Стал я с горы спускаться.
Не дохожу ещё и до Куртюмки, вижу:
Восстаёт – там, где люди копошились только что, из снега кто-то. На колени сначала, потом и в полный рост. Человек, явно; обхватил голову руками. Стоит после, кругом озирается. Меня не замечает, кажется, и вряд ли. Постоял, постоял да и подался – но не по той дороге, по которой был сюда доставлен, а по другой, что ведёт не в наш Луговой край, а вправо – к Городскому и Линьковскому.
Проводил я его, восставшего из снега, взглядом, пока он, шатаясь, как пьяный, из стороны в сторону, в гору не взобрался, и пошёл к дому.
Как пришёл, спать сразу лёг – так резко в сон меня сморило.
Но только лёг, и сон пропал вдруг.
Долго ещё лежал с открытыми глазами, представляя себя в полупустой комнате с синим, дощатым, заляпанным разноцветными красками полом, зелёными стенами и с тремя большими окнами, широко распахнутыми сверху на огромный летний город, сверкающий после только что прошедшего дождя коричневыми в основном крышами; Молчунья так ещё и не пришла.
Потом вдруг страшно отчего-то сделалось. Ни с того ни с сего вроде. Сердце ужасом сдавило, как губку, выжало его. Перекинулся мыслями на разные пустяки – о занавесках начал думать: мол, занавески – мама вешала их… тут же о том, чем утром буду завтракать, что спички надо не забыть купить, кончаются… куплю, – будто зарыться захотелось, спрятаться в них, в этих пустяках, как ёж хоронится в ворохе листьев, отвлечься от напавшего из ничего, из пустоты, вдруг животного страха.
Не спрятался. И говорю:
– Господи, Ты отдал Свою Жизнь, на Крест пошёл, чтобы спасти меня, – спаси! И смерть ведь слово не последнее?! Зачем же призван был я – чтобы умереть? Не стать – как для меня отец и мать не стали. Но не последнее ведь слово, не последнее?!
И ответ будто пришёл, не замедлил – потеплело на душе, оттаяло, страх улетучился:
И откуда что вдруг навалило? Всё оно рядом. Чувствую. Коснуться будто можно.
Не касаюсь.
Душой… соскальзываю словно.
Потом не помню, как забылся.
Ночью проснулся – от уже явного, а не приснившегося мне грохота.
Оделся.
Вышел в ограду.
Дышу. Как впервые.
Буранит: снегу в воздухе – как пуху в подушке – голову прислонить к нему, опереться на него можно – так кажется.
Сам с собой шест антенный сокрушённо, слышу, разговаривает – уже и различаю их по голосу. Молчит короткая скворечня – сломал её ветер, упал скворечник – он-то, разбудив меня, и прогромыхал по жестяной крыше дома, с неё – покатая она – свалился и лежит теперь среди ограды.

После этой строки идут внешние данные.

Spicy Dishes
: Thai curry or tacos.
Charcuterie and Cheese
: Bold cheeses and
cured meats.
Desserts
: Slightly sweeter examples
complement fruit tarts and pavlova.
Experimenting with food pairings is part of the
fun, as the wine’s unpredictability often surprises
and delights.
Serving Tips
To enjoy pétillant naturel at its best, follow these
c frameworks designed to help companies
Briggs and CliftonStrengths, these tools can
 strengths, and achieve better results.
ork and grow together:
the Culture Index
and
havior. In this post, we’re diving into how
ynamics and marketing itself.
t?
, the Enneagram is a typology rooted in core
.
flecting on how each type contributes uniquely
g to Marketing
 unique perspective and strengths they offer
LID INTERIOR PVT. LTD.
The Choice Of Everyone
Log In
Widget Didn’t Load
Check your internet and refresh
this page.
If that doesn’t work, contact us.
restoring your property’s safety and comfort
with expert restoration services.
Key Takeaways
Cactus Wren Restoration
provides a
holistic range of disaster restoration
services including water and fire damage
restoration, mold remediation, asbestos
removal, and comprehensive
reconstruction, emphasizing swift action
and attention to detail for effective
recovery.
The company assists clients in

Уберу завтра, думаю. Куда-нибудь. Под навес вон. А весной налаживать придётся, жердь подыскивать для него новую надо будет. И ещё один, даже и два скворечника поставлю – с ними гораздо веселее:
На крыльцо выйду, посвищу – скворец какой-нибудь меня да передразнит. «Христос воскрес», – скажу ему – ответит так, как подобает.
Вернулся в дом.
Зашёл на
Книга лежит на тахте. Брат читал, оставил.
Лев Николаевич Гумилёв. «Этногенез и биосфера Земли».
Открыл на закладке. Прочитал:
«Безнравственность и беззаконие в городах – прелюдия расправы над лесами и полями, ибо причина того и другого – снижение уровня пассионарности этносоциальной системы. При предшествовавшем повышении пассионарности характерной чертой была суровость и к себе, и к соседям. При снижении – характерно „человеколюбие“, прощение слабостей, потом небрежение к долгу, потом преступления. А привычка к последним ведет к перенесению „права на безобразия“ с людей на ландшафты. Уровень нравственности этноса – такое же явление природного процесса этногенеза, как и хищническое истребление живой природы».
Закрыл книгу, положил на место.
Подумал:
«Прямо как по заказу».
Так уж лёг потом, не раздеваясь, прикрывшись только полушубком.
Отцовским, помянул об этом в мыслях.